(Portion of a data file)
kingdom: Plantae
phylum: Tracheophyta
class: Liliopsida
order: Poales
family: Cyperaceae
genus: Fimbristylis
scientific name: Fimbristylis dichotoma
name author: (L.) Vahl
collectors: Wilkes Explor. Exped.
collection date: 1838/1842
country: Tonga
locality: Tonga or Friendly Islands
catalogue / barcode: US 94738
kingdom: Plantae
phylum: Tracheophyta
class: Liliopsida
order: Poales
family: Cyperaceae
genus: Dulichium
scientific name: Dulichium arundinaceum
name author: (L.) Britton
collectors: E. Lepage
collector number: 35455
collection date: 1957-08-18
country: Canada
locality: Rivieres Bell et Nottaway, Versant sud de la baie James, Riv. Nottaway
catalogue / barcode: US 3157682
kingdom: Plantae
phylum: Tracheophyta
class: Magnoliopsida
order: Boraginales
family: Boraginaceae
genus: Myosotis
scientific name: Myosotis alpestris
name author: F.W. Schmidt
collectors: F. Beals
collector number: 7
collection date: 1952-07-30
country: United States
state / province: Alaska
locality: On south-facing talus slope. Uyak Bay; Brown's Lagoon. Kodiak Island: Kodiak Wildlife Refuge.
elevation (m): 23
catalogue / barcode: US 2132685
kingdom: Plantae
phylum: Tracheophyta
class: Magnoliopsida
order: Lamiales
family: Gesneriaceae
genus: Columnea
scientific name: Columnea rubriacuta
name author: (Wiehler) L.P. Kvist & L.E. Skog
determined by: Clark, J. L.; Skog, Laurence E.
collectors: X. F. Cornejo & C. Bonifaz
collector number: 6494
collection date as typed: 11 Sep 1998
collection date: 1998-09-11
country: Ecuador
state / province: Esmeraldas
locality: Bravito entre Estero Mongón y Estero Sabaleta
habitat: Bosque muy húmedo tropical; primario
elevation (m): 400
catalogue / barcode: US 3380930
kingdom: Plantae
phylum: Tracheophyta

* **TASK GOAL**: Rewrite the lines from the one that contains "country: Tonga" through the one that contains "locality: Rivieres Bell", replacing "collectors" with "collected by" and leaving everything else as it is.

* **SOLVED PROBLEM**:
country: Tonga
locality: Tonga or Friendly Islands
catalogue / barcode: US 94738
kingdom: Plantae
phylum: Tracheophyta
class: Liliopsida
order: Poales
family: Cyperaceae
genus: Dulichium
scientific name: Dulichium arundinaceum
name author: (L.) Britton
collected by: E. Lepage
collector number: 35455
collection date: 1957-08-18
country: Canada
locality: Rivieres Bell et Nottaway, Versant sud de la baie James, Riv. Nottaway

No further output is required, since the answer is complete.